• Given records:

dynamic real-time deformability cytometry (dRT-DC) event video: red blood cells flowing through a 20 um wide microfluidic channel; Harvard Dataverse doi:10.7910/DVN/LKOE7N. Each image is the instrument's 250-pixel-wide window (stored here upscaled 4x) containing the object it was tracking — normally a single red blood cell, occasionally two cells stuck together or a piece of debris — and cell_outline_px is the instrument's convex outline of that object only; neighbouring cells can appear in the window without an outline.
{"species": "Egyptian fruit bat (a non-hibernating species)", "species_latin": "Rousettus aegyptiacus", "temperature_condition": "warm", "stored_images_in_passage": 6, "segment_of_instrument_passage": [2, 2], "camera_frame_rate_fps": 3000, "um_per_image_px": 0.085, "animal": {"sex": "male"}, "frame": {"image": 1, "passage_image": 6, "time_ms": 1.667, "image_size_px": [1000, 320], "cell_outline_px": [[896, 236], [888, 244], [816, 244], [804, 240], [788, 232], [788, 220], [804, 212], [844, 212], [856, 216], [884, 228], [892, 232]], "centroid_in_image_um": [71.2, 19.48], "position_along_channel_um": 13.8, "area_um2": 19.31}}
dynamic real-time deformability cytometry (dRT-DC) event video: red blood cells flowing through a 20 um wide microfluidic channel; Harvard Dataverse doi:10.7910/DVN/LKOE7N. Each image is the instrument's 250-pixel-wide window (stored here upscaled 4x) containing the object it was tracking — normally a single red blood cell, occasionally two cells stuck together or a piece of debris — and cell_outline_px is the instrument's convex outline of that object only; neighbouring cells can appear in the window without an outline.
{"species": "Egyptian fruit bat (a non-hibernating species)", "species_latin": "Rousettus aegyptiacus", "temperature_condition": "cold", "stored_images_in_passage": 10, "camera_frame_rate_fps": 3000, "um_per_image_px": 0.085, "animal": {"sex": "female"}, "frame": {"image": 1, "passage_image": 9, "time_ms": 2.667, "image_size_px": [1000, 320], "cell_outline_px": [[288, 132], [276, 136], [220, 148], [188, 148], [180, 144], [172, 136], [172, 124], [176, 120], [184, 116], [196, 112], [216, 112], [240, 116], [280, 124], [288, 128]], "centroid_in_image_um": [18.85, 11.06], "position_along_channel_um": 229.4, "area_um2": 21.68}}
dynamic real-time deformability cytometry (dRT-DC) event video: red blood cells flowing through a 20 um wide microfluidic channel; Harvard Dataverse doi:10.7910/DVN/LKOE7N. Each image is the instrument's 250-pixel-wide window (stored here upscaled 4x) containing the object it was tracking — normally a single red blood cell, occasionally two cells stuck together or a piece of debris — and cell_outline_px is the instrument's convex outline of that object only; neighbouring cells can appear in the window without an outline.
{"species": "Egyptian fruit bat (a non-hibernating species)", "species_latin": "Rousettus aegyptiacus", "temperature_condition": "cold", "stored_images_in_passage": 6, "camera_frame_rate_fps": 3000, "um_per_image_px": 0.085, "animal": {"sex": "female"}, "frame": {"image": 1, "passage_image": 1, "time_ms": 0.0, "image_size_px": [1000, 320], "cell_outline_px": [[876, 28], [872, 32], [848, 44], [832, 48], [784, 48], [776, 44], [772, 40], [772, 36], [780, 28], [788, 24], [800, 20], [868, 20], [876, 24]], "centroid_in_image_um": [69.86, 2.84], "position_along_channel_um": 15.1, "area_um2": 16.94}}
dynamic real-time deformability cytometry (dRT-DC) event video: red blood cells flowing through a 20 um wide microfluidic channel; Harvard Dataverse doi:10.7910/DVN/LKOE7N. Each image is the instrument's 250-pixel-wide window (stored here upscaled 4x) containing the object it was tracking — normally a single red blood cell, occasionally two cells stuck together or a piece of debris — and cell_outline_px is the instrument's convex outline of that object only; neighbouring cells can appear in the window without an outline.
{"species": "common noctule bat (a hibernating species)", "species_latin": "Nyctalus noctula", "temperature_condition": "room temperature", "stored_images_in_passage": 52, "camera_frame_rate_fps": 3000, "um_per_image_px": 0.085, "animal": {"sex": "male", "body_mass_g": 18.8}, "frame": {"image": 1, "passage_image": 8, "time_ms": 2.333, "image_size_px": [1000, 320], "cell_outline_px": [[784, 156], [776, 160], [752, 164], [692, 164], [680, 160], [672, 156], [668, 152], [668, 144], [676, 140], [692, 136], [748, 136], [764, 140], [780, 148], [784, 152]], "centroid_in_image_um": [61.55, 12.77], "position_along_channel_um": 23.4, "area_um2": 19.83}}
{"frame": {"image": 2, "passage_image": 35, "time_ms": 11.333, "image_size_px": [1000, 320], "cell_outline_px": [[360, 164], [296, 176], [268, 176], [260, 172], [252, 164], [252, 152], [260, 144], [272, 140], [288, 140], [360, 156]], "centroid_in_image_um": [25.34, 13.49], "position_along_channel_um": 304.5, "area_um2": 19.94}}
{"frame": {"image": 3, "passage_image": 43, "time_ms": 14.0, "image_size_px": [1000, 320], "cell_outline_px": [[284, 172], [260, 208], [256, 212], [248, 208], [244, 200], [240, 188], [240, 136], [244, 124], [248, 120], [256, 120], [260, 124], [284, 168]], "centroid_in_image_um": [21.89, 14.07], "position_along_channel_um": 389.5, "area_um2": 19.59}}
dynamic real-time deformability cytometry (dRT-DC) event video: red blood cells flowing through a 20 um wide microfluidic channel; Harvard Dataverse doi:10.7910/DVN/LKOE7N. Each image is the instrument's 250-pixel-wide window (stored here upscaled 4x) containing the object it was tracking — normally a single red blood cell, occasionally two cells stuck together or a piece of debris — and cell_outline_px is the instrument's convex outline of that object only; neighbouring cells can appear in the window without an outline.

• Your goal:
Extract the full listing above without alteration.

• Complete output:
dynamic real-time deformability cytometry (dRT-DC) event video: red blood cells flowing through a 20 um wide microfluidic channel; Harvard Dataverse doi:10.7910/DVN/LKOE7N. Each image is the instrument's 250-pixel-wide window (stored here upscaled 4x) containing the object it was tracking — normally a single red blood cell, occasionally two cells stuck together or a piece of debris — and cell_outline_px is the instrument's convex outline of that object only; neighbouring cells can appear in the window without an outline.
{"species": "Egyptian fruit bat (a non-hibernating species)", "species_latin": "Rousettus aegyptiacus", "temperature_condition": "warm", "stored_images_in_passage": 6, "segment_of_instrument_passage": [2, 2], "camera_frame_rate_fps": 3000, "um_per_image_px": 0.085, "animal": {"sex": "male"}, "frame": {"image": 1, "passage_image": 6, "time_ms": 1.667, "image_size_px": [1000, 320], "cell_outline_px": [[896, 236], [888, 244], [816, 244], [804, 240], [788, 232], [788, 220], [804, 212], [844, 212], [856, 216], [884, 228], [892, 232]], "centroid_in_image_um": [71.2, 19.48], "position_along_channel_um": 13.8, "area_um2": 19.31}}
dynamic real-time deformability cytometry (dRT-DC) event video: red blood cells flowing through a 20 um wide microfluidic channel; Harvard Dataverse doi:10.7910/DVN/LKOE7N. Each image is the instrument's 250-pixel-wide window (stored here upscaled 4x) containing the object it was tracking — normally a single red blood cell, occasionally two cells stuck together or a piece of debris — and cell_outline_px is the instrument's convex outline of that object only; neighbouring cells can appear in the window without an outline.
{"species": "Egyptian fruit bat (a non-hibernating species)", "species_latin": "Rousettus aegyptiacus", "temperature_condition": "cold", "stored_images_in_passage": 10, "camera_frame_rate_fps": 3000, "um_per_image_px": 0.085, "animal": {"sex": "female"}, "frame": {"image": 1, "passage_image": 9, "time_ms": 2.667, "image_size_px": [1000, 320], "cell_outline_px": [[288, 132], [276, 136], [220, 148], [188, 148], [180, 144], [172, 136], [172, 124], [176, 120], [184, 116], [196, 112], [216, 112], [240, 116], [280, 124], [288, 128]], "centroid_in_image_um": [18.85, 11.06], "position_along_channel_um": 229.4, "area_um2": 21.68}}
dynamic real-time deformability cytometry (dRT-DC) event video: red blood cells flowing through a 20 um wide microfluidic channel; Harvard Dataverse doi:10.7910/DVN/LKOE7N. Each image is the instrument's 250-pixel-wide window (stored here upscaled 4x) containing the object it was tracking — normally a single red blood cell, occasionally two cells stuck together or a piece of debris — and cell_outline_px is the instrument's convex outline of that object only; neighbouring cells can appear in the window without an outline.
{"species": "Egyptian fruit bat (a non-hibernating species)", "species_latin": "Rousettus aegyptiacus", "temperature_condition": "cold", "stored_images_in_passage": 6, "camera_frame_rate_fps": 3000, "um_per_image_px": 0.085, "animal": {"sex": "female"}, "frame": {"image": 1, "passage_image": 1, "time_ms": 0.0, "image_size_px": [1000, 320], "cell_outline_px": [[876, 28], [872, 32], [848, 44], [832, 48], [784, 48], [776, 44], [772, 40], [772, 36], [780, 28], [788, 24], [800, 20], [868, 20], [876, 24]], "centroid_in_image_um": [69.86, 2.84], "position_along_channel_um": 15.1, "area_um2": 16.94}}
dynamic real-time deformability cytometry (dRT-DC) event video: red blood cells flowing through a 20 um wide microfluidic channel; Harvard Dataverse doi:10.7910/DVN/LKOE7N. Each image is the instrument's 250-pixel-wide window (stored here upscaled 4x) containing the object it was tracking — normally a single red blood cell, occasionally two cells stuck together or a piece of debris — and cell_outline_px is the instrument's convex outline of that object only; neighbouring cells can appear in the window without an outline.
{"species": "common noctule bat (a hibernating species)", "species_latin": "Nyctalus noctula", "temperature_condition": "room temperature", "stored_images_in_passage": 52, "camera_frame_rate_fps": 3000, "um_per_image_px": 0.085, "animal": {"sex": "male", "body_mass_g": 18.8}, "frame": {"image": 1, "passage_image": 8, "time_ms": 2.333, "image_size_px": [1000, 320], "cell_outline_px": [[784, 156], [776, 160], [752, 164], [692, 164], [680, 160], [672, 156], [668, 152], [668, 144], [676, 140], [692, 136], [748, 136], [764, 140], [780, 148], [784, 152]], "centroid_in_image_um": [61.55, 12.77], "position_along_channel_um": 23.4, "area_um2": 19.83}}
{"frame": {"image": 2, "passage_image": 35, "time_ms": 11.333, "image_size_px": [1000, 320], "cell_outline_px": [[360, 164], [296, 176], [268, 176], [260, 172], [252, 164], [252, 152], [260, 144], [272, 140], [288, 140], [360, 156]], "centroid_in_image_um": [25.34, 13.49], "position_along_channel_um": 304.5, "area_um2": 19.94}}
{"frame": {"image": 3, "passage_image": 43, "time_ms": 14.0, "image_size_px": [1000, 320], "cell_outline_px": [[284, 172], [260, 208], [256, 212], [248, 208], [244, 200], [240, 188], [240, 136], [244, 124], [248, 120], [256, 120], [260, 124], [284, 168]], "centroid_in_image_um": [21.89, 14.07], "position_along_channel_um": 389.5, "area_um2": 19.59}}
dynamic real-time deformability cytometry (dRT-DC) event video: red blood cells flowing through a 20 um wide microfluidic channel; Harvard Dataverse doi:10.7910/DVN/LKOE7N. Each image is the instrument's 250-pixel-wide window (stored here upscaled 4x) containing the object it was tracking — normally a single red blood cell, occasionally two cells stuck together or a piece of debris — and cell_outline_px is the instrument's convex outline of that object only; neighbouring cells can appear in the window without an outline.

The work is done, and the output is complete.